Sie war sprachlos und die ganze Welt schien sprachlos zu sein, so still war es unter der Ulme.
So kam alles, wie es kommen sollte.
Man hörte es fast kommen und Eugen sah sich plötzlich um.
Auch Agnes erschrak und fragte ihn schüchtern, ob er etwas gehört hätte.
»Ja«, sagte er, »es war nichts.«
Und sie meinte, ob sie jetzt nicht gehen wollten und er meinte, nein. So blieben sie sitzen.
6
Eugen sprach sehr leise.
Wenn das Oberwiesenfeld noch Exerzierplatz wäre, sagte er, dann wäre es hier heute nicht so still und er hasse das Militärische und sie könnte fast seine Tochter sein, obzwar er nur zwölf Jahre älter sei, aber die Kriegsjahre würden ja doppelt gezählt werden, wenn man etwa Generalspensionsberechtigung haben würde – aber nun wolle er wirklich nicht mehr so traurig daher reden. Er lächelte dabei und wartete, bis sie ihn ansah. Und als sie ihn ansah, da sah er sie an und sagte, der Abend, respektive die Nacht, sei wirklich warm. Sie sagte, sie liebe den Sommer und er sagte, nun flöge auch kein Flugapparat mehr herum, sie seien alle daheim. Er möchte so ein Flugapparat sein und auch mal daheim sein können. Und jetzt sei überhaupt wieder ein Tag zu End und morgen begänne ein neuer Tag. Heute sei Dienstag und morgen sei Mittwoch und sie solle doch nicht so sein, sie sei ja gar nicht so, sie sei ganz anders, er wisse schon, wie sie sei. Es sei überhaupt schon stockfinster, wer sollte denn noch kommen? Es sei niemand da, nur sie zwei. Sie seien wirklich allein. Mehr allein könne man gar nicht sein.
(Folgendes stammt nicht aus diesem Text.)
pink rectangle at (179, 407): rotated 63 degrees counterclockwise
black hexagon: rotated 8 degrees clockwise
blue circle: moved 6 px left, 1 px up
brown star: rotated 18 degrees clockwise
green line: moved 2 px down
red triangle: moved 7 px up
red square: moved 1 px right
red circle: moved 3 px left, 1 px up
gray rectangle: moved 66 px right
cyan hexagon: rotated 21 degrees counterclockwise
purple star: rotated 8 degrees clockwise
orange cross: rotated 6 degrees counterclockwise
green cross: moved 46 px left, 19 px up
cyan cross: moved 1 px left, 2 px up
Er preßte sie an sich und Agnes sagte, das sehe sie schon ein, daß sie ganz allein sind, aber sie fürchte sich immer so, es könne was daraus werden aus dem Alleinsein, nämlich das ginge ihr gerade noch ab.
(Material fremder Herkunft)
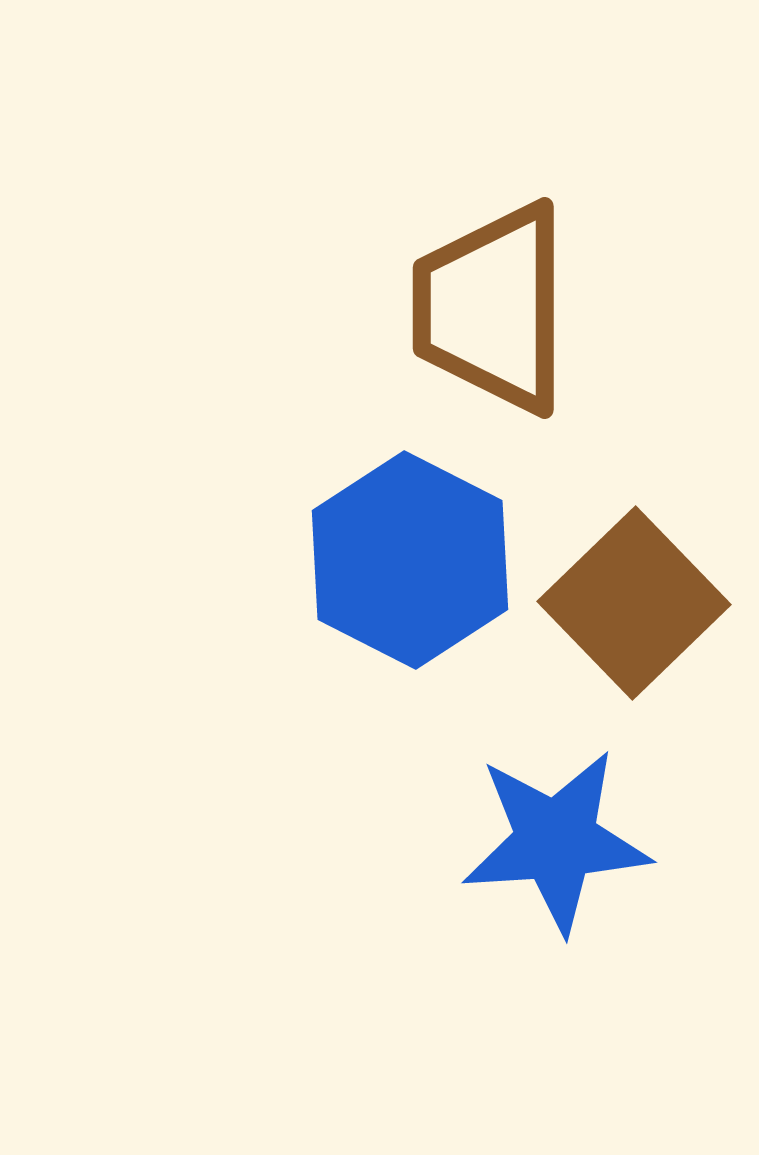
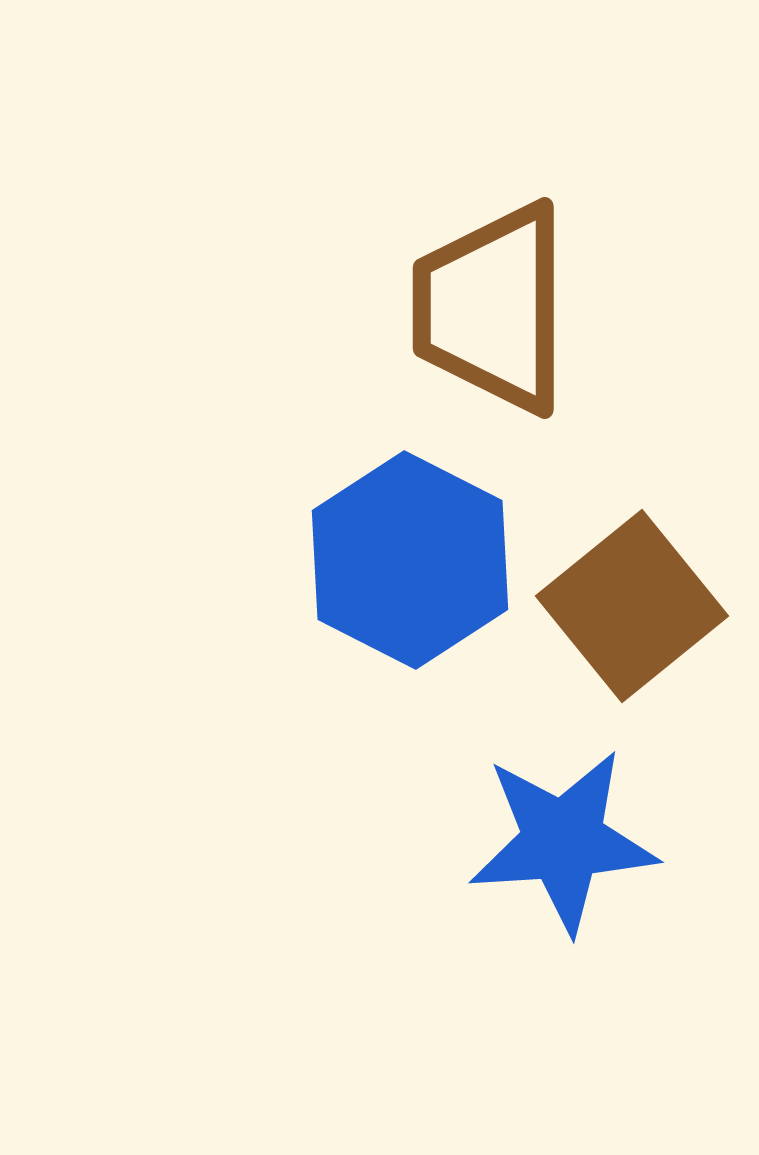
brown square: moved 2 px left, 3 px down; rotated 5 degrees clockwise
blue star: moved 7 px right
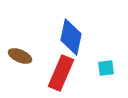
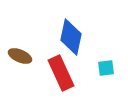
red rectangle: rotated 48 degrees counterclockwise
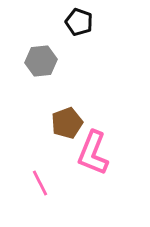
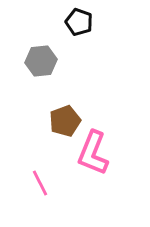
brown pentagon: moved 2 px left, 2 px up
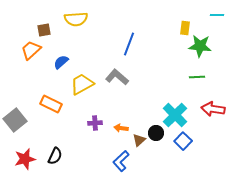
Und sie preßte sich an ihn und meinte resigniert, vielleicht sei sie dumm, weil sie sich so sehr fürchte. Gerührt erwiderte er, freilich sei das dumm, jedoch begreiflich, aber ihm könnte sie sich ganz anvertrauen, er sei nämlich ein durchaus anständiger und vorsichtiger Mann.
7
Es war nach der Polizeistunde, als sich Eugen von Agnes verabschiedete. Er hatte sie bis nach Hause gebracht und sah ihr nun zu, wie sie sich anstrengte, die Haustüre mit einem falschen Hausschlüssel zu öffnen.
Nämlich sie hatte ihren richtigen Hausschlüssel verloren, als sie vor drei Wochen mit dem Zimmerherren ihrer Tante, einem gewissen Herrn Kastner, im Kino gewesen ist. Man hat den Film »Madame wünscht keine Kinder« gegeben und der Kastner hat sie immer abgreifen wollen, sie hat sich gewehrt und dabei den Hausschlüssel verloren. Das durfte aber die Tante nie erfahren, sonst würde sie schauerlich keppeln, nicht wegen der Greiferei, sondern wegen des Schlüssels.
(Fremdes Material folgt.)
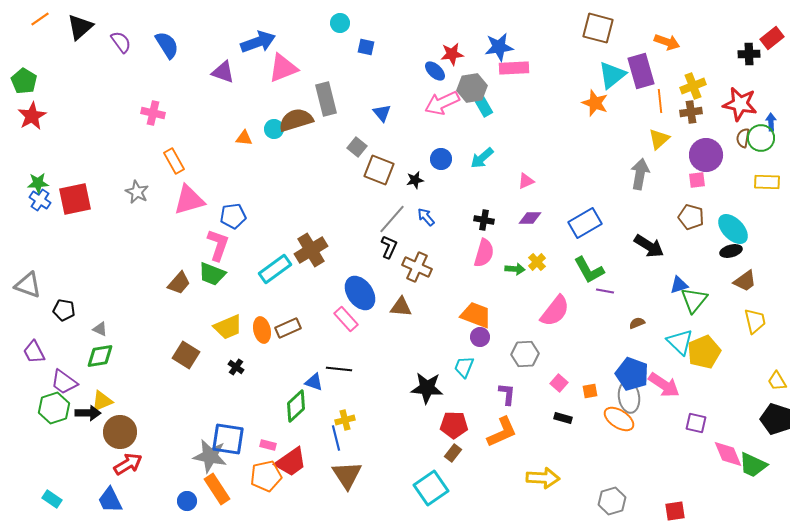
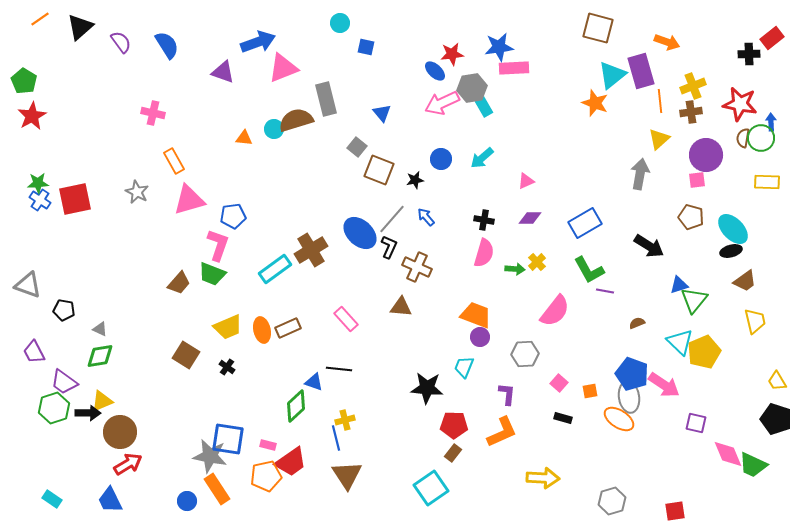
blue ellipse at (360, 293): moved 60 px up; rotated 12 degrees counterclockwise
black cross at (236, 367): moved 9 px left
Der Kastner ist damals sehr verärgert gewesen und hat sie gefragt, wie sie wohl darüber denke, daß man jemand zu einem Großfilm einladet und dann »nicht mal das?!« Er ist sehr empört gewesen, aber trotzdem hat er sie zehn Tage später zu einem Ausflug nach dem Ammersee mitgenommen, doch dieser Sonntagnachmittag hat auch damit geendet, daß er gesagt hat, nun sei das Maß voll.